__SUPPLIED DATA__.
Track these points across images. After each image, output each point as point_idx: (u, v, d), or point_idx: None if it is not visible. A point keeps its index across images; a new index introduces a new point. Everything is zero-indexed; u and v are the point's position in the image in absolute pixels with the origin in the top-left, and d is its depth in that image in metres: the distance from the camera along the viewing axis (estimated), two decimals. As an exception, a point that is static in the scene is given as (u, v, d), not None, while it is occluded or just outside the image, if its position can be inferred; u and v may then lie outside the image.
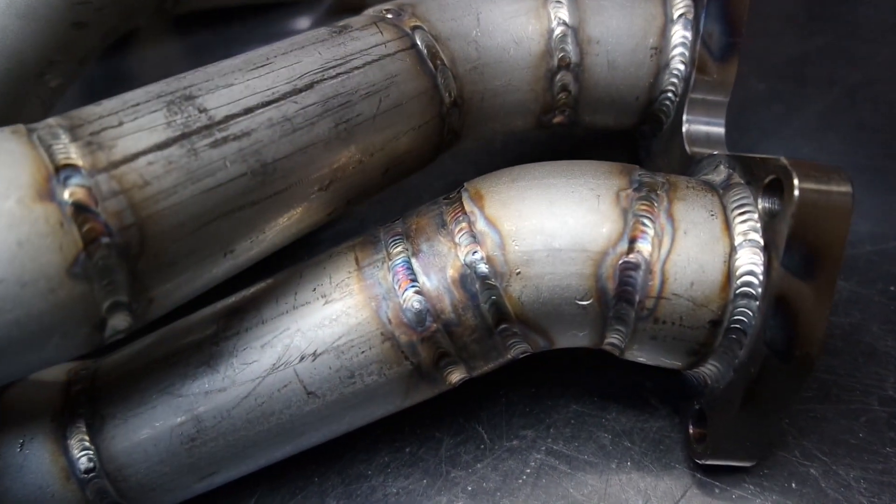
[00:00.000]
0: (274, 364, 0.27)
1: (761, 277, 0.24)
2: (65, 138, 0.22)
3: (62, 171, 0.21)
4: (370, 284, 0.27)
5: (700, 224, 0.25)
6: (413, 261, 0.27)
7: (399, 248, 0.27)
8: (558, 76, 0.33)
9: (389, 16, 0.31)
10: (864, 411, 0.29)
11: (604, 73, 0.33)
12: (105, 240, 0.21)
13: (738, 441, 0.27)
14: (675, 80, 0.33)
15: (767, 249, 0.24)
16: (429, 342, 0.26)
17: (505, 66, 0.32)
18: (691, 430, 0.29)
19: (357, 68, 0.28)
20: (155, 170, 0.22)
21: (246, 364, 0.27)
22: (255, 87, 0.25)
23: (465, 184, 0.29)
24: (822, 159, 0.39)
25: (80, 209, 0.20)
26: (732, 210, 0.25)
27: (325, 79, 0.27)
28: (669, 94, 0.33)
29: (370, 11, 0.32)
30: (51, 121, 0.23)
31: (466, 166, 0.40)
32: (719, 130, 0.32)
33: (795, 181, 0.23)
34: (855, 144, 0.40)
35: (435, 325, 0.26)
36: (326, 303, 0.27)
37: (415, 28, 0.30)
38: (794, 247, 0.23)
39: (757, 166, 0.25)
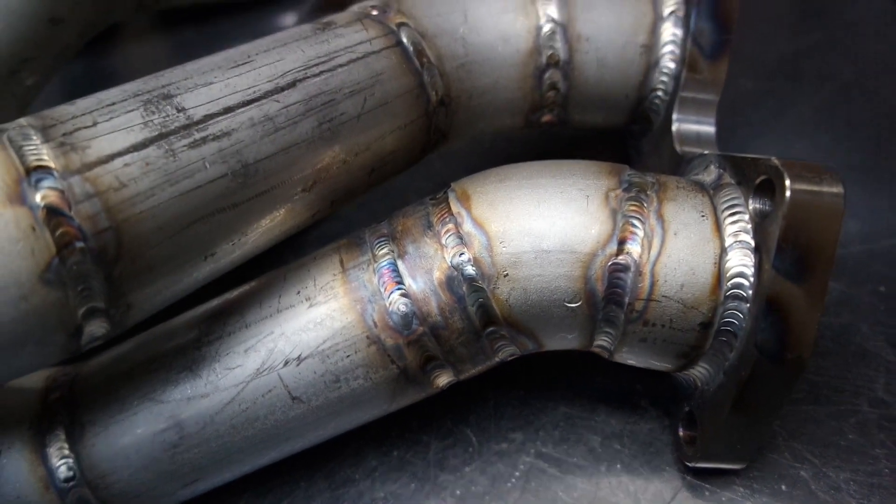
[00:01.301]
0: (258, 369, 0.26)
1: (752, 279, 0.24)
2: (36, 139, 0.21)
3: (33, 173, 0.20)
4: (355, 287, 0.26)
5: (690, 225, 0.25)
6: (399, 263, 0.26)
7: (385, 250, 0.27)
8: (547, 74, 0.32)
9: (375, 12, 0.30)
10: (853, 412, 0.29)
11: (593, 70, 0.33)
12: (79, 244, 0.20)
13: (728, 444, 0.26)
14: (665, 78, 0.33)
15: (758, 251, 0.24)
16: (415, 345, 0.26)
17: (493, 63, 0.32)
18: (681, 433, 0.28)
19: (341, 66, 0.27)
20: (131, 171, 0.21)
21: (229, 369, 0.26)
22: (236, 86, 0.25)
23: (451, 184, 0.28)
24: (813, 158, 0.39)
25: (52, 213, 0.20)
26: (723, 211, 0.25)
27: (309, 77, 0.26)
28: (659, 93, 0.33)
29: (355, 8, 0.31)
30: (22, 121, 0.22)
31: (454, 166, 0.40)
32: (710, 129, 0.31)
33: (787, 182, 0.23)
34: (847, 142, 0.39)
35: (421, 328, 0.26)
36: (311, 306, 0.27)
37: (400, 25, 0.30)
38: (786, 249, 0.23)
39: (748, 166, 0.25)
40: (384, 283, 0.26)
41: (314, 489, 0.31)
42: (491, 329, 0.26)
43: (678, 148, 0.31)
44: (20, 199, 0.20)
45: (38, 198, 0.20)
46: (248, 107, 0.24)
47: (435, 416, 0.32)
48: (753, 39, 0.46)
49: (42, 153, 0.20)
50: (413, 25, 0.30)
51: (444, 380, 0.27)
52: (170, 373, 0.27)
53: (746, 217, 0.24)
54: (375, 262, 0.26)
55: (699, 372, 0.27)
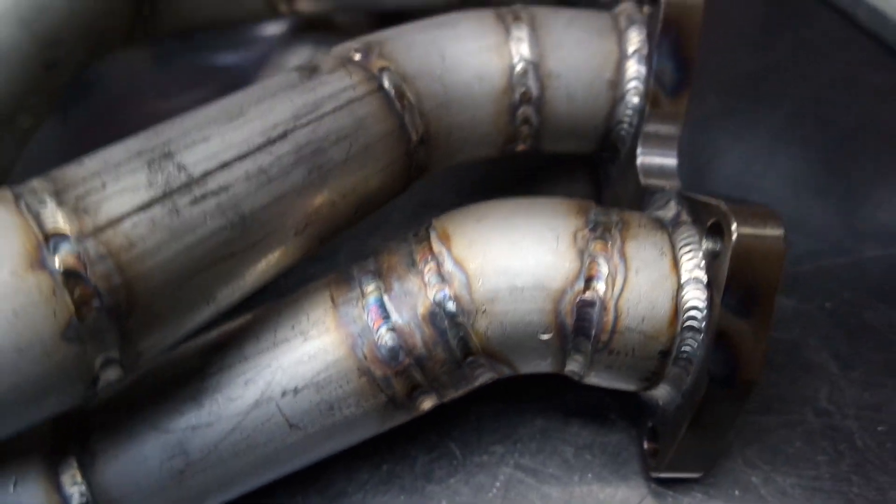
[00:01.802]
0: (257, 400, 0.28)
1: (704, 313, 0.27)
2: (51, 203, 0.23)
3: (52, 238, 0.22)
4: (346, 322, 0.28)
5: (650, 262, 0.27)
6: (385, 299, 0.28)
7: (372, 287, 0.29)
8: (520, 110, 0.35)
9: (358, 56, 0.32)
10: (801, 422, 0.32)
11: (563, 105, 0.35)
12: (96, 303, 0.22)
13: (687, 456, 0.29)
14: (629, 111, 0.35)
15: (710, 287, 0.26)
16: (402, 375, 0.28)
17: (470, 101, 0.34)
18: (645, 446, 0.31)
19: (327, 114, 0.29)
20: (139, 231, 0.23)
21: (230, 400, 0.28)
22: (231, 141, 0.26)
23: (433, 221, 0.31)
24: (771, 178, 0.42)
25: (70, 275, 0.22)
26: (680, 248, 0.28)
27: (298, 127, 0.28)
28: (625, 125, 0.35)
29: (339, 50, 0.33)
30: (35, 184, 0.24)
31: (432, 185, 0.42)
32: (672, 162, 0.34)
33: (733, 226, 0.25)
34: (801, 163, 0.42)
35: (408, 359, 0.28)
36: (305, 340, 0.29)
37: (382, 70, 0.32)
38: (733, 287, 0.25)
39: (702, 208, 0.27)
40: (372, 318, 0.28)
41: (309, 502, 0.33)
42: (471, 359, 0.29)
43: (642, 180, 0.33)
44: (41, 264, 0.21)
45: (56, 262, 0.22)
46: (242, 161, 0.26)
47: (421, 431, 0.34)
48: (718, 57, 0.48)
49: (58, 219, 0.22)
50: (394, 69, 0.32)
51: (428, 404, 0.30)
52: (174, 403, 0.29)
53: (700, 255, 0.27)
54: (364, 298, 0.29)
55: (661, 393, 0.29)
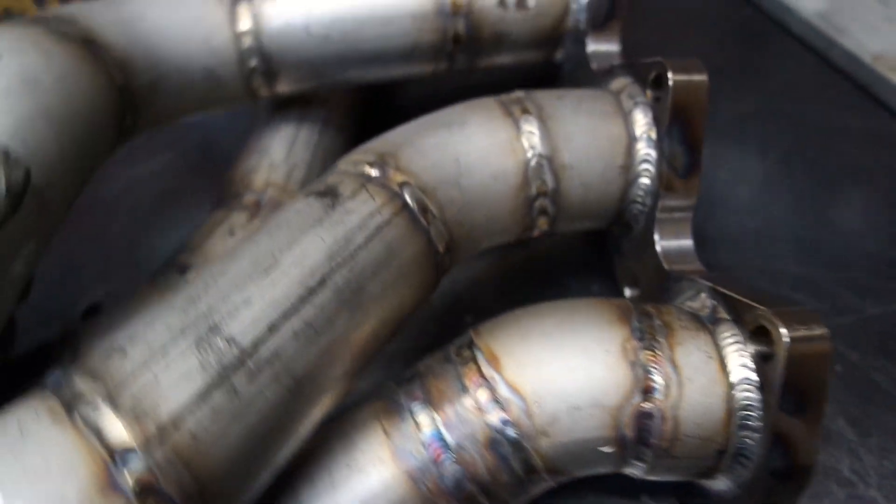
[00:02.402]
0: (324, 549, 0.28)
1: (759, 413, 0.27)
2: (108, 411, 0.21)
3: (117, 454, 0.21)
4: (404, 457, 0.28)
5: (700, 368, 0.28)
6: (443, 430, 0.28)
7: (425, 419, 0.28)
8: (537, 202, 0.35)
9: (374, 172, 0.31)
10: (826, 493, 0.33)
11: (578, 194, 0.35)
12: (171, 509, 0.21)
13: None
14: (641, 192, 0.35)
15: (762, 389, 0.27)
16: (466, 501, 0.28)
17: (488, 201, 0.34)
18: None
19: (360, 248, 0.28)
20: (202, 423, 0.22)
21: (296, 552, 0.28)
22: (273, 298, 0.26)
23: (472, 336, 0.30)
24: (765, 231, 0.43)
25: (144, 489, 0.21)
26: (725, 349, 0.28)
27: (335, 269, 0.27)
28: (637, 205, 0.36)
29: (352, 166, 0.32)
30: (82, 386, 0.22)
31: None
32: (689, 243, 0.35)
33: (784, 332, 0.26)
34: (793, 214, 0.43)
35: (472, 486, 0.28)
36: (364, 478, 0.28)
37: (402, 185, 0.31)
38: (787, 391, 0.26)
39: (742, 309, 0.28)
40: (433, 452, 0.28)
41: None
42: (532, 476, 0.29)
43: (666, 266, 0.34)
44: (112, 486, 0.20)
45: (128, 479, 0.21)
46: (288, 319, 0.25)
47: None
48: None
49: (121, 430, 0.21)
50: (414, 182, 0.32)
51: (491, 522, 0.30)
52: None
53: (749, 358, 0.28)
54: (420, 431, 0.28)
55: (718, 483, 0.30)
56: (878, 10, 0.55)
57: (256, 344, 0.24)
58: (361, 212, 0.29)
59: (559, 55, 0.45)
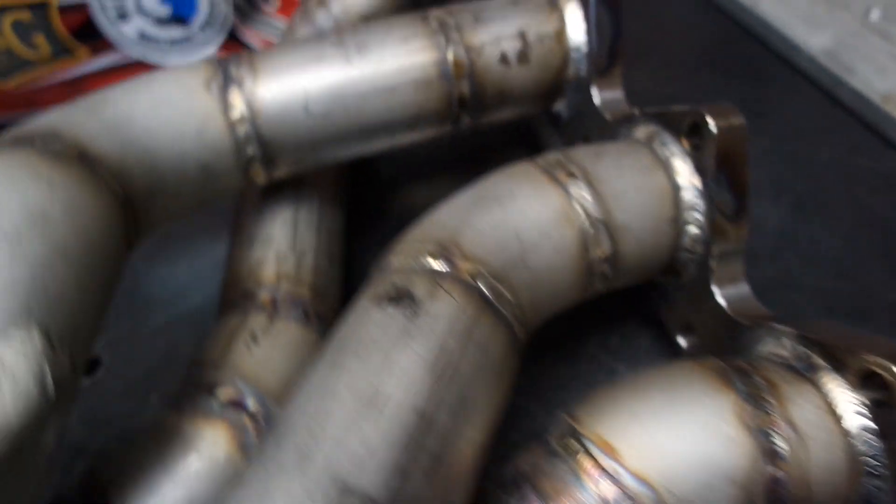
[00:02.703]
0: None
1: (884, 461, 0.27)
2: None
3: None
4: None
5: (817, 423, 0.28)
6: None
7: (553, 525, 0.26)
8: (596, 268, 0.33)
9: (440, 265, 0.29)
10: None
11: (634, 252, 0.34)
12: None
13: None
14: (690, 241, 0.35)
15: (884, 437, 0.27)
16: None
17: (553, 275, 0.32)
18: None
19: (456, 354, 0.26)
20: None
21: None
22: (392, 438, 0.23)
23: (572, 423, 0.29)
24: (786, 284, 0.42)
25: None
26: (832, 399, 0.28)
27: (444, 387, 0.25)
28: (686, 253, 0.35)
29: (411, 260, 0.30)
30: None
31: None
32: (746, 289, 0.34)
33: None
34: (810, 266, 0.43)
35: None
36: None
37: (475, 276, 0.29)
38: (913, 441, 0.26)
39: (843, 356, 0.28)
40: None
41: None
42: (669, 563, 0.27)
43: (733, 315, 0.33)
44: None
45: None
46: (416, 459, 0.23)
47: None
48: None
49: None
50: (484, 270, 0.30)
51: None
52: None
53: (861, 406, 0.28)
54: (551, 542, 0.26)
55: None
56: (884, 49, 0.55)
57: (394, 496, 0.22)
58: (447, 315, 0.27)
59: (559, 105, 0.45)
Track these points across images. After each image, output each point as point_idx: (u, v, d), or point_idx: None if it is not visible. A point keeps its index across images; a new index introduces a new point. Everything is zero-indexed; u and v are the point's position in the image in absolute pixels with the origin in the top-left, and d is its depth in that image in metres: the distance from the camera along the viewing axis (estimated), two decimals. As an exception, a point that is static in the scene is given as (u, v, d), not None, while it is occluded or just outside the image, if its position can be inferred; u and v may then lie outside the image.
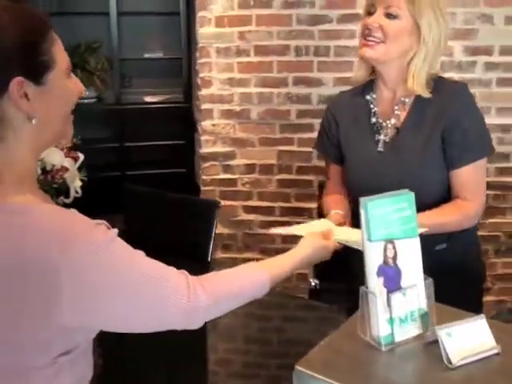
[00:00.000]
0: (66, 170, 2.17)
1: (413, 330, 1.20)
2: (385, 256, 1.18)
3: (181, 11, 4.19)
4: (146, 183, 2.71)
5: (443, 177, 1.66)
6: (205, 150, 3.26)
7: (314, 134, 3.16)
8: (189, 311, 1.03)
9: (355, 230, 1.54)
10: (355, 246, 1.39)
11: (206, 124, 3.23)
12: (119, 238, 1.00)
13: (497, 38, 2.94)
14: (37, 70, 0.97)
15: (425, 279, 1.22)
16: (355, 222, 1.79)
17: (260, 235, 3.26)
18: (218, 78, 3.16)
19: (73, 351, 1.00)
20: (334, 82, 3.10)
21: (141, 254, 1.03)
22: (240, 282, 1.15)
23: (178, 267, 2.36)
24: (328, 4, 3.02)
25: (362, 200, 1.17)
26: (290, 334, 1.88)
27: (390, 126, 1.69)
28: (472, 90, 1.71)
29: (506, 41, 2.94)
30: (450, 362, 1.11)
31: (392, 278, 1.19)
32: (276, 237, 3.29)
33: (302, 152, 3.20)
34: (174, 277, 1.04)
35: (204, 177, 3.28)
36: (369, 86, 1.77)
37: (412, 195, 1.20)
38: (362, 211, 1.16)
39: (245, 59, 3.12)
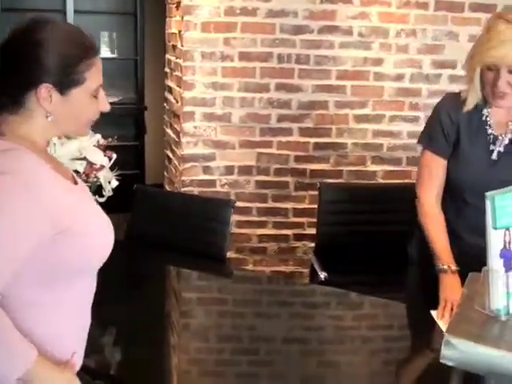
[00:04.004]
0: (102, 168, 2.19)
1: (520, 303, 1.43)
2: (504, 241, 1.39)
3: (137, 12, 4.21)
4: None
5: None
6: (185, 151, 3.33)
7: (293, 138, 3.37)
8: None
9: None
10: None
11: (187, 126, 3.30)
12: None
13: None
14: (64, 84, 1.21)
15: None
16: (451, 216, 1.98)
17: (237, 234, 3.37)
18: (202, 82, 3.25)
19: None
20: (312, 88, 3.30)
21: None
22: None
23: (196, 266, 2.38)
24: (310, 15, 3.22)
25: (489, 194, 1.37)
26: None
27: (505, 138, 1.92)
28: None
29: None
30: None
31: (509, 260, 1.40)
32: (252, 236, 3.43)
33: (280, 155, 3.36)
34: None
35: (184, 178, 3.35)
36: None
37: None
38: (488, 203, 1.36)
39: (229, 64, 3.24)
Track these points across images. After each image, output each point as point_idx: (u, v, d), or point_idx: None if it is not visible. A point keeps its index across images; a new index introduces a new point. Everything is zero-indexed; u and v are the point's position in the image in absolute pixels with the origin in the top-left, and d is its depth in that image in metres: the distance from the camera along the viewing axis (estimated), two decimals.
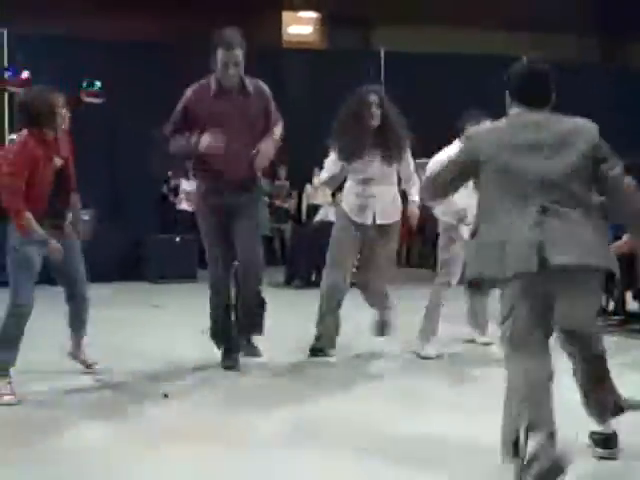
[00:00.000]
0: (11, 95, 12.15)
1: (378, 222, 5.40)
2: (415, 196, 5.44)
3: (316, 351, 5.47)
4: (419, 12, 14.38)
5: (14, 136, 13.04)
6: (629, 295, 7.05)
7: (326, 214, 10.43)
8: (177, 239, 10.62)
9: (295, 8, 16.02)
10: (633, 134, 13.99)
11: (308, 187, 12.83)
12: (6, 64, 12.32)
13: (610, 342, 5.94)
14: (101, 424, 3.85)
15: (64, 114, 4.53)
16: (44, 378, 4.72)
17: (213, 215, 4.97)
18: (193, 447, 3.44)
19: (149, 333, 6.34)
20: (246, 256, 4.91)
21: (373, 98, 5.33)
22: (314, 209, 11.82)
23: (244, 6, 13.55)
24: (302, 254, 10.09)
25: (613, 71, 15.90)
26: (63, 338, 4.84)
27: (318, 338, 5.48)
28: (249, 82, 4.95)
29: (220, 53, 4.79)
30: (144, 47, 12.67)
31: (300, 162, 12.19)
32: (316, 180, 12.34)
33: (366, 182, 5.39)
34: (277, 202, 12.78)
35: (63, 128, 4.57)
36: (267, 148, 4.91)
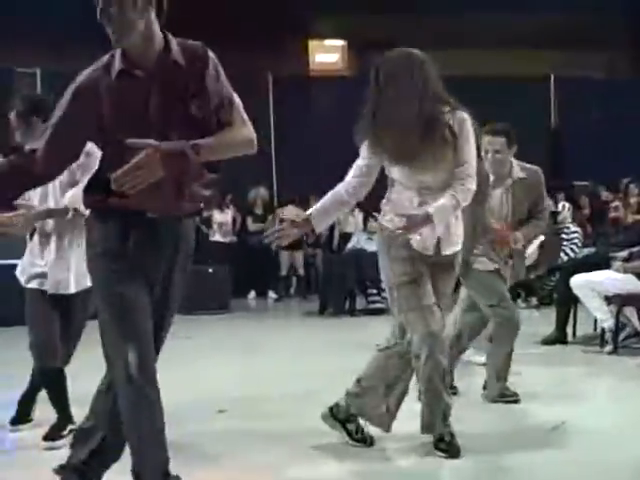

__EXERCISE GOAL__. Starting at the line above that has "39: (757, 166, 0.25)" and ending at the line that has "55: (699, 372, 0.27)", copy each line exactly, leaving the pictures out and adding nothing.

__TASK RESPONSE__.
39: (757, 166, 0.25)
[00:01.301]
0: (258, 369, 0.26)
1: (752, 279, 0.24)
2: (36, 139, 0.21)
3: (33, 173, 0.20)
4: (355, 287, 0.26)
5: (690, 225, 0.25)
6: (399, 263, 0.26)
7: (385, 250, 0.27)
8: (547, 74, 0.32)
9: (375, 12, 0.30)
10: (853, 412, 0.29)
11: (593, 70, 0.33)
12: (79, 244, 0.20)
13: (728, 444, 0.26)
14: (665, 78, 0.33)
15: (758, 251, 0.24)
16: (415, 345, 0.26)
17: (493, 63, 0.32)
18: (681, 433, 0.28)
19: (341, 66, 0.27)
20: (131, 171, 0.21)
21: (229, 369, 0.26)
22: (236, 86, 0.25)
23: (451, 184, 0.28)
24: (813, 158, 0.39)
25: (52, 213, 0.20)
26: (723, 211, 0.25)
27: (309, 77, 0.26)
28: (659, 93, 0.33)
29: (355, 8, 0.31)
30: (22, 121, 0.22)
31: (454, 166, 0.40)
32: (710, 129, 0.31)
33: (787, 182, 0.23)
34: (847, 142, 0.39)
35: (421, 328, 0.26)
36: (311, 306, 0.27)
37: (400, 25, 0.30)
38: (786, 249, 0.23)
39: (748, 166, 0.25)
40: (384, 283, 0.26)
41: (314, 489, 0.31)
42: (491, 329, 0.26)
43: (678, 148, 0.31)
44: (20, 199, 0.20)
45: (38, 198, 0.20)
46: (248, 107, 0.24)
47: (435, 416, 0.32)
48: (753, 39, 0.46)
49: (42, 153, 0.20)
50: (413, 25, 0.30)
51: (444, 380, 0.27)
52: (170, 373, 0.27)
53: (746, 217, 0.24)
54: (375, 262, 0.26)
55: (699, 372, 0.27)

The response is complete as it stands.